Кушнер таким образом протягивает цепь: от воспоминаний Ахматовой о Блоке — через его слова о Толстом — через встречу Ахматовой с Блоком на станции — к утверждению об идентификации с Карениной.
Если натяжка — подсознание Ахматовой (что, повторяю, остается без всяких доказательств — так, чтение в сердцах ), то агрессивность, с которой Кушнер пытается навязать читателю свою id б ee fixe, неизбежно вызывает удивление и необходимость понять, зачем ему это нужно. Что лежит в основе такого желания убедить в недоказуемом? Навязать неубедительное? Утвердить неутверждаемое?
Но сначала — о той биографии, которую делали Анне Ахматовой, героине кушнеровских заметок, — и какую она делала себе сама.
И — об облике.
Имидже , сказали бы нынче.
Имидж — это нечто застывшее, ожидаемое, выбранная маска, приросшая к коже живого человека, сознательно делающего себя персонажем — в творческих либо политических целях.
Попробуем обратиться к первоисточнику — к уже цитированным выше “Записным книжкам” Ахматовой, благо они изданы итальянским “Эйнауди” в 1996 году и доступны всем, в том числе и Кушнеру.
“[A] для Н<иколая> С<тепановича> я была чем-то средним между Семирамидой и Феодорой. (А еще Дева Луны в „Пути Конквистадоров”). Мои атрибуты всегда — луна и жемчуг. („Анна Комнена”). У Амед<ео> наоборот: он был одержим Египтом и потому ввел меня туда” (стр. 208).
Понятно, кто Николай Степанович (Гумилев), кто — Амедео (Модильяни), кстати, записанный еще одним ахматоведом или ахматолюбом , уж не знаю, как лучше назвать Б. Носика, автора книжки “Анна и Амедео”, в любовники Ахматовой (сама же А. А. утверждает в “Записных книжках”, что даже на ты у Модильяни не было никаких оснований).
Так вот — облик и поведение А. А., запечатленные ею, то есть автопортреты, категорически разнятся от чисто мифологических уподоблений и от кушнеровского портрета тоже. Она сама себя знала, как никто другой.
“Я ехала летом 1921 из Ц<арского> С<ела> в Петерб<ург>. [Вагон]. Бывш<ий> ваг<он> III к<ласса> был набит, как тогда всегда, всяким нагруженным мешками людом, но я успела занять место, [и] сидела [у окна] и смотрела в окно на все — [такое] даже знакомое.

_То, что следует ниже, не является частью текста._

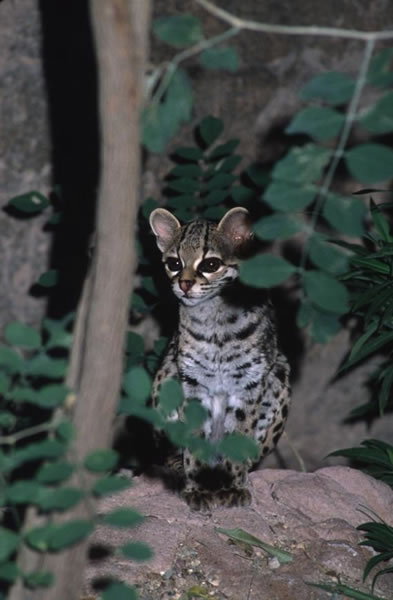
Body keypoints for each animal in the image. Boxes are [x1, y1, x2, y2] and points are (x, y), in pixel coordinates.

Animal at [149, 206, 290, 510]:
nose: (184, 284)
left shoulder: (250, 380)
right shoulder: (191, 379)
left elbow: (239, 435)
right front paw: (196, 488)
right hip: (166, 374)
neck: (214, 318)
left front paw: (233, 485)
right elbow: (194, 439)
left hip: (281, 374)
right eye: (174, 263)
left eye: (211, 265)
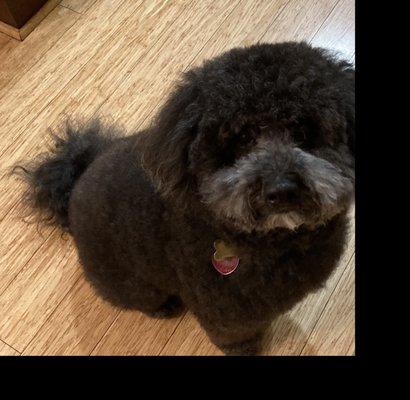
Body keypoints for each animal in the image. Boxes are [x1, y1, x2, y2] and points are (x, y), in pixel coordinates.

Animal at [17, 42, 354, 354]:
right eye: (243, 138)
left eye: (302, 130)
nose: (281, 190)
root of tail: (75, 180)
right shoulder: (225, 312)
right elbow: (235, 336)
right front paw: (246, 350)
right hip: (130, 283)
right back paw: (162, 308)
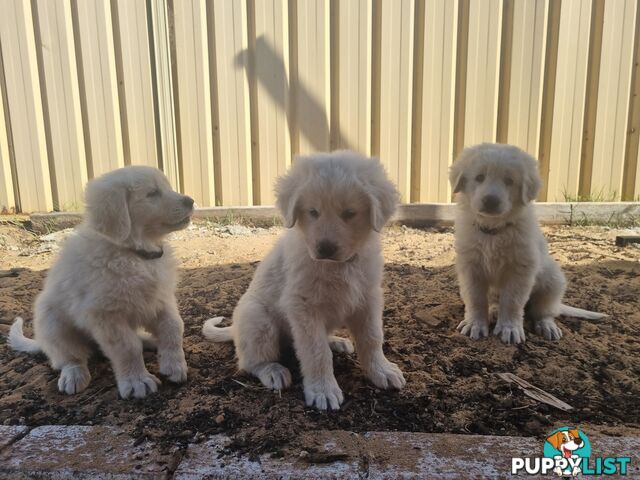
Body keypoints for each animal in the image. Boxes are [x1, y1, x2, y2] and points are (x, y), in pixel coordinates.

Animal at [8, 167, 194, 400]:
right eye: (152, 193)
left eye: (168, 187)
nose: (191, 201)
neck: (135, 254)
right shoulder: (106, 314)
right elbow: (127, 348)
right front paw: (137, 381)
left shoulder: (160, 299)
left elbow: (174, 327)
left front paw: (175, 366)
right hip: (52, 323)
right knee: (69, 357)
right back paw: (74, 375)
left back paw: (150, 340)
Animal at [204, 152, 404, 410]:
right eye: (313, 212)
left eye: (349, 213)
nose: (325, 248)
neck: (338, 266)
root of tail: (236, 330)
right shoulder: (304, 306)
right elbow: (316, 352)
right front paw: (323, 390)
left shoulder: (367, 298)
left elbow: (372, 338)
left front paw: (382, 371)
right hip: (258, 320)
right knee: (250, 362)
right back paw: (273, 371)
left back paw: (336, 341)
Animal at [450, 142, 604, 344]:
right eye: (479, 177)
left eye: (509, 181)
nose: (491, 201)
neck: (494, 231)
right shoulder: (471, 267)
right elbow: (476, 299)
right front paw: (475, 324)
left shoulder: (521, 269)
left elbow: (512, 301)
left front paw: (509, 329)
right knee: (494, 302)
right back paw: (493, 311)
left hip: (552, 281)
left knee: (544, 311)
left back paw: (546, 326)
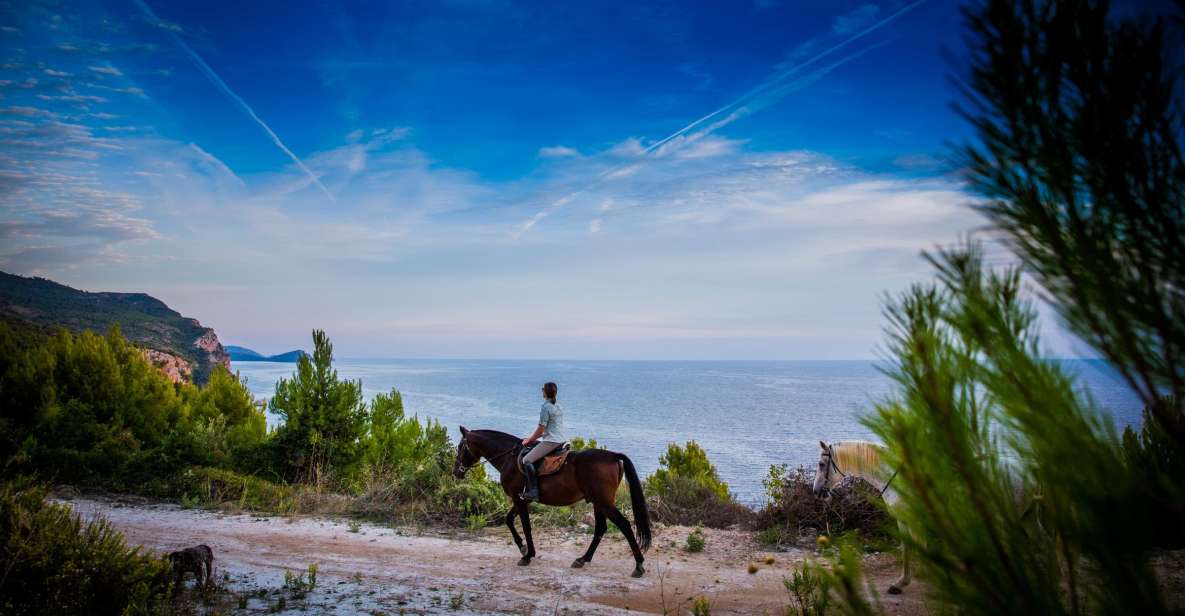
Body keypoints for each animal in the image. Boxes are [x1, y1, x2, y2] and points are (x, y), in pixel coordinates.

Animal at [452, 426, 658, 575]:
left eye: (461, 447)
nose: (456, 472)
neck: (509, 457)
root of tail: (613, 456)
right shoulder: (522, 500)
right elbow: (509, 520)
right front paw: (523, 548)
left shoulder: (519, 499)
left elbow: (525, 526)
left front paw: (527, 555)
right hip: (598, 502)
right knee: (600, 528)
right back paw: (582, 559)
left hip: (604, 502)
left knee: (624, 525)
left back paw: (639, 565)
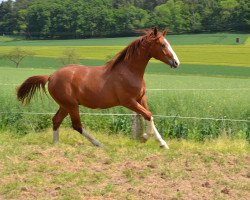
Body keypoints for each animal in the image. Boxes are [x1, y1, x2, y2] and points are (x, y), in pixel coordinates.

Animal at [16, 27, 180, 148]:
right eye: (163, 45)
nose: (176, 62)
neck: (129, 71)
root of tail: (51, 76)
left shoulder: (141, 98)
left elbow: (150, 116)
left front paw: (163, 144)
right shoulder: (128, 101)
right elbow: (148, 115)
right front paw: (144, 138)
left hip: (65, 105)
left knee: (56, 120)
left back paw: (56, 144)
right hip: (71, 105)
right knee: (76, 125)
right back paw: (100, 144)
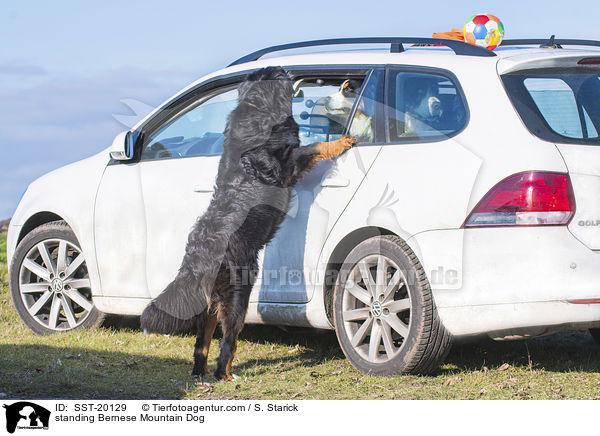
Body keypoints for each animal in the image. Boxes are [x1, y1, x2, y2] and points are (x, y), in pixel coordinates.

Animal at [141, 65, 356, 382]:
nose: (288, 69)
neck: (257, 107)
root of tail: (197, 256)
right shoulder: (287, 164)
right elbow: (315, 146)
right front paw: (341, 141)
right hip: (239, 294)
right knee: (228, 340)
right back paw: (226, 375)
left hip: (209, 304)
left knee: (201, 344)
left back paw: (201, 373)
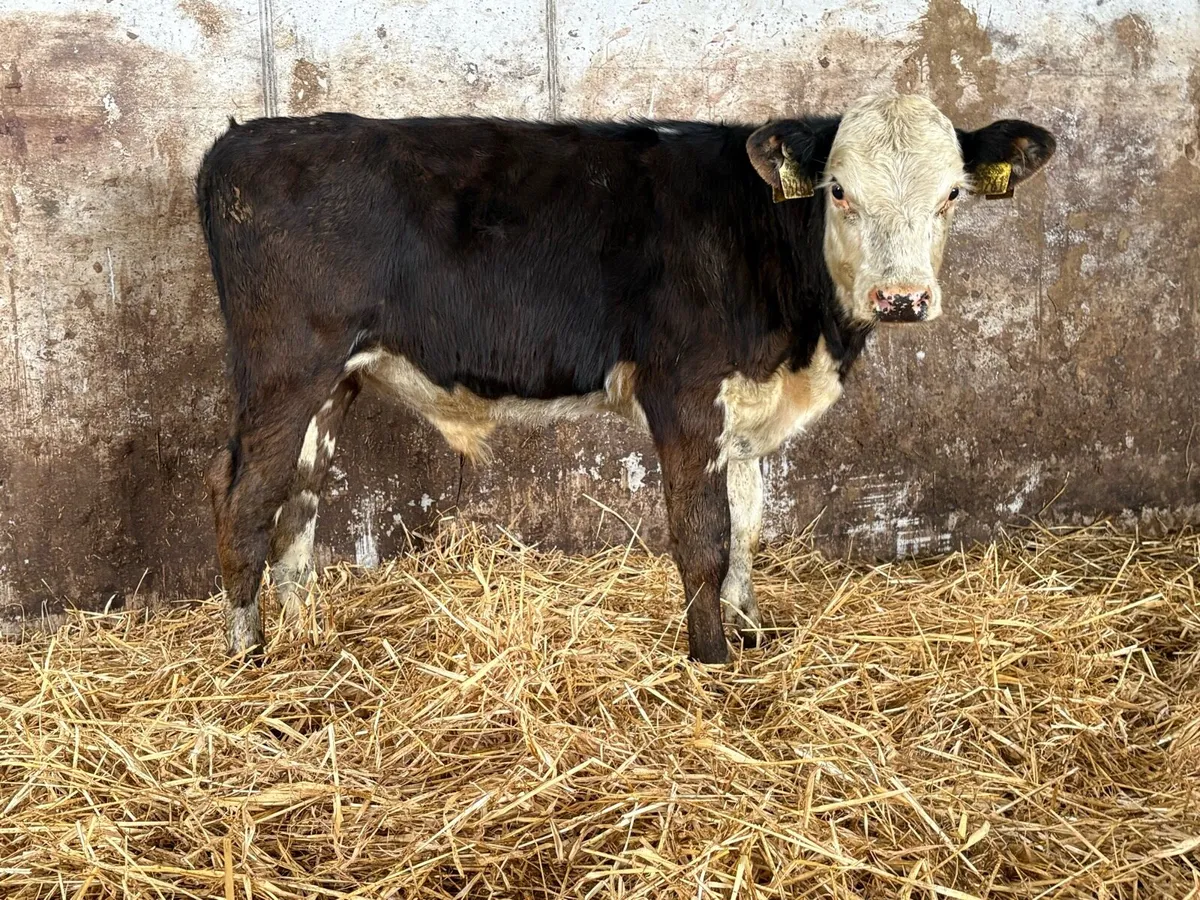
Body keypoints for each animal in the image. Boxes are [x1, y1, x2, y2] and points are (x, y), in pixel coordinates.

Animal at [196, 93, 1055, 664]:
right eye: (839, 190)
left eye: (952, 194)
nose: (902, 298)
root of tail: (246, 139)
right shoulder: (684, 396)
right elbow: (702, 540)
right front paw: (712, 659)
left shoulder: (744, 411)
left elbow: (749, 526)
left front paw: (752, 630)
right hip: (286, 367)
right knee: (241, 498)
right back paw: (250, 658)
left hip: (336, 380)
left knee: (299, 501)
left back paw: (307, 635)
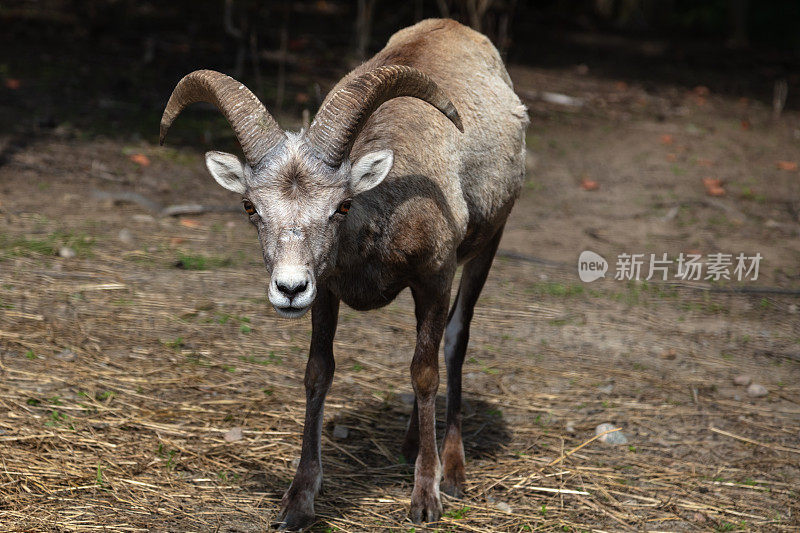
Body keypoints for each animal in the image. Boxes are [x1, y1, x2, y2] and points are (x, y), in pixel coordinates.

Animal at [159, 17, 528, 528]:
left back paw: (451, 470)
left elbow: (425, 372)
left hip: (487, 245)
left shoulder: (435, 278)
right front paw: (297, 504)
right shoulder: (329, 293)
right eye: (250, 207)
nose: (290, 289)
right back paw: (412, 444)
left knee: (454, 340)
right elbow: (319, 372)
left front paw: (426, 498)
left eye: (342, 206)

И вдруг, как всегда неожиданно, я почувствовала приближение каких-то строчек (рифм). Мне нестерпимо захотелось курить. Я понимала, что без папиросы я ничего сделать не могу. Пошарила в сумке, нашла какую-то дохлую „Сафо”, но... спичек не было. Их не было у меня, и их не было ни у кого в вагоне. Я вышла на открытую площадку. Там стояли мальчишки-красноармейцы и зверски ругались. У них тоже не было спичек, но крупные красные, еще как бы живые, жирные искры с паровоза садились на перила площадки. Я стала прикладывать (прижимать) к ним мою папиросу. На третьей (примерно) искре папироса загорелась. Парни, жадно следившие за моими ухищрениями, были в восторге. „Эта не пропадет”, — сказал один из них про меня. Стихотворение было: „Не бывать тебе в живых”. См. дату в рукоп<иси> — 16 августа 1921 (м. б. ст<арого> стиля)”.